* **Prompt**
Please copy out every one of the lines below, word for word and in the same order.

Data excerpts

———

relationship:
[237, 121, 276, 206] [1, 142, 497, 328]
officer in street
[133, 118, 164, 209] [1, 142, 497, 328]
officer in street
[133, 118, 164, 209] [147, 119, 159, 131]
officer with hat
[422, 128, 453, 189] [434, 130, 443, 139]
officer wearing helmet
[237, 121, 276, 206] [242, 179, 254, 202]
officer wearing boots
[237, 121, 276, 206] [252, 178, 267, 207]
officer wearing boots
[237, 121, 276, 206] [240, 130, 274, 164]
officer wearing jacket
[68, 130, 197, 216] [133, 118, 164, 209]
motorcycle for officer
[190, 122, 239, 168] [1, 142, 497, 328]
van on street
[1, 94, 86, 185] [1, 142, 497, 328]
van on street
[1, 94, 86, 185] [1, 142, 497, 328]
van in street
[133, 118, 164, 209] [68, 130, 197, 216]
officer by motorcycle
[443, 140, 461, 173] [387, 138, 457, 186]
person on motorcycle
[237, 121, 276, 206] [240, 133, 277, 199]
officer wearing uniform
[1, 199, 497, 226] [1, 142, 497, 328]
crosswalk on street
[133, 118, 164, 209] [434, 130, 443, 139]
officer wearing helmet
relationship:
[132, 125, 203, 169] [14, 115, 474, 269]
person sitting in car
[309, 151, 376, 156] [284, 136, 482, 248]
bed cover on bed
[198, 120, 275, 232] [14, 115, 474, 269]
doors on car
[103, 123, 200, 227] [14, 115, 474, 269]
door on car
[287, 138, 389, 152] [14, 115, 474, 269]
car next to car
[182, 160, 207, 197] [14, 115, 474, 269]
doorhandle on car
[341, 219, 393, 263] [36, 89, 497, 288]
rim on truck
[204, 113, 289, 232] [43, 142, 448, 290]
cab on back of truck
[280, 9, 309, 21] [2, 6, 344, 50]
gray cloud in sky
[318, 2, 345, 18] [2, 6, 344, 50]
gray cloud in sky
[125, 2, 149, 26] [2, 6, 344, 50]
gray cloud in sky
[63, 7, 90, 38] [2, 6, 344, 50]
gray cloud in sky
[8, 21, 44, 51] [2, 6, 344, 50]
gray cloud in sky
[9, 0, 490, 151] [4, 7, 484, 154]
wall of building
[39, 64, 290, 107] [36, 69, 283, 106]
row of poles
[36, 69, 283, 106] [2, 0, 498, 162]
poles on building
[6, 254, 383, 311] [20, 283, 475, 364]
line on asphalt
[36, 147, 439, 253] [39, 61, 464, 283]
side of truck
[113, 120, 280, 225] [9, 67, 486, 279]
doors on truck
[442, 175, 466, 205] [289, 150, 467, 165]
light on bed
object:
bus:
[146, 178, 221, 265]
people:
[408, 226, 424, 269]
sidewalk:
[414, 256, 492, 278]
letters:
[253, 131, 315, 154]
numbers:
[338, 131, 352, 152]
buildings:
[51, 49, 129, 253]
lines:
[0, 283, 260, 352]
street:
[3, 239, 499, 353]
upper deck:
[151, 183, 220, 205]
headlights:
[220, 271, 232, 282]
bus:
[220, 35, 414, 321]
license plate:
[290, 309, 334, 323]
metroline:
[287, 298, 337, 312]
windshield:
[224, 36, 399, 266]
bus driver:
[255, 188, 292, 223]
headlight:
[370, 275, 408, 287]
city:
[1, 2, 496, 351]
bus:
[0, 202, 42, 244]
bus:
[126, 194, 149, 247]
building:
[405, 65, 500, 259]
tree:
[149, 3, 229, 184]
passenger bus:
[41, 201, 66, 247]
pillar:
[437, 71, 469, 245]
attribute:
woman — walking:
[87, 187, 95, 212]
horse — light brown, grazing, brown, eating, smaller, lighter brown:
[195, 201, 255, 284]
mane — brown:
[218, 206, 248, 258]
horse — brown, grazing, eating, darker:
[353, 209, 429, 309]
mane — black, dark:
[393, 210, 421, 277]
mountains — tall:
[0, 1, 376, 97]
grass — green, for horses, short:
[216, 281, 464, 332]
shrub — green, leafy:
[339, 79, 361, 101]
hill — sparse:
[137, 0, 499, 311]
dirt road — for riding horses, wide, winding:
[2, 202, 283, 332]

———

* **Your response**
relationship:
[237, 121, 276, 206] [1, 142, 497, 328]
officer in street
[133, 118, 164, 209] [1, 142, 497, 328]
officer in street
[133, 118, 164, 209] [147, 119, 159, 131]
officer with hat
[422, 128, 453, 189] [434, 130, 443, 139]
officer wearing helmet
[237, 121, 276, 206] [242, 179, 254, 202]
officer wearing boots
[237, 121, 276, 206] [252, 178, 267, 207]
officer wearing boots
[237, 121, 276, 206] [240, 130, 274, 164]
officer wearing jacket
[68, 130, 197, 216] [133, 118, 164, 209]
motorcycle for officer
[190, 122, 239, 168] [1, 142, 497, 328]
van on street
[1, 94, 86, 185] [1, 142, 497, 328]
van on street
[1, 94, 86, 185] [1, 142, 497, 328]
van in street
[133, 118, 164, 209] [68, 130, 197, 216]
officer by motorcycle
[443, 140, 461, 173] [387, 138, 457, 186]
person on motorcycle
[237, 121, 276, 206] [240, 133, 277, 199]
officer wearing uniform
[1, 199, 497, 226] [1, 142, 497, 328]
crosswalk on street
[133, 118, 164, 209] [434, 130, 443, 139]
officer wearing helmet
relationship:
[132, 125, 203, 169] [14, 115, 474, 269]
person sitting in car
[309, 151, 376, 156] [284, 136, 482, 248]
bed cover on bed
[198, 120, 275, 232] [14, 115, 474, 269]
doors on car
[103, 123, 200, 227] [14, 115, 474, 269]
door on car
[287, 138, 389, 152] [14, 115, 474, 269]
car next to car
[182, 160, 207, 197] [14, 115, 474, 269]
doorhandle on car
[341, 219, 393, 263] [36, 89, 497, 288]
rim on truck
[204, 113, 289, 232] [43, 142, 448, 290]
cab on back of truck
[280, 9, 309, 21] [2, 6, 344, 50]
gray cloud in sky
[318, 2, 345, 18] [2, 6, 344, 50]
gray cloud in sky
[125, 2, 149, 26] [2, 6, 344, 50]
gray cloud in sky
[63, 7, 90, 38] [2, 6, 344, 50]
gray cloud in sky
[8, 21, 44, 51] [2, 6, 344, 50]
gray cloud in sky
[9, 0, 490, 151] [4, 7, 484, 154]
wall of building
[39, 64, 290, 107] [36, 69, 283, 106]
row of poles
[36, 69, 283, 106] [2, 0, 498, 162]
poles on building
[6, 254, 383, 311] [20, 283, 475, 364]
line on asphalt
[36, 147, 439, 253] [39, 61, 464, 283]
side of truck
[113, 120, 280, 225] [9, 67, 486, 279]
doors on truck
[442, 175, 466, 205] [289, 150, 467, 165]
light on bed
object:
bus:
[146, 178, 221, 265]
people:
[408, 226, 424, 269]
sidewalk:
[414, 256, 492, 278]
letters:
[253, 131, 315, 154]
numbers:
[338, 131, 352, 152]
buildings:
[51, 49, 129, 253]
lines:
[0, 283, 260, 352]
street:
[3, 239, 499, 353]
upper deck:
[151, 183, 220, 205]
headlights:
[220, 271, 232, 282]
bus:
[220, 35, 414, 321]
license plate:
[290, 309, 334, 323]
metroline:
[287, 298, 337, 312]
windshield:
[224, 36, 399, 266]
bus driver:
[255, 188, 292, 223]
headlight:
[370, 275, 408, 287]
city:
[1, 2, 496, 351]
bus:
[0, 202, 42, 244]
bus:
[126, 194, 149, 247]
building:
[405, 65, 500, 259]
tree:
[149, 3, 229, 184]
passenger bus:
[41, 201, 66, 247]
pillar:
[437, 71, 469, 245]
attribute:
woman — walking:
[87, 187, 95, 212]
horse — light brown, grazing, brown, eating, smaller, lighter brown:
[195, 201, 255, 284]
mane — brown:
[218, 206, 248, 258]
horse — brown, grazing, eating, darker:
[353, 209, 429, 309]
mane — black, dark:
[393, 210, 421, 277]
mountains — tall:
[0, 1, 376, 97]
grass — green, for horses, short:
[216, 281, 464, 332]
shrub — green, leafy:
[339, 79, 361, 101]
hill — sparse:
[137, 0, 499, 311]
dirt road — for riding horses, wide, winding:
[2, 202, 283, 332]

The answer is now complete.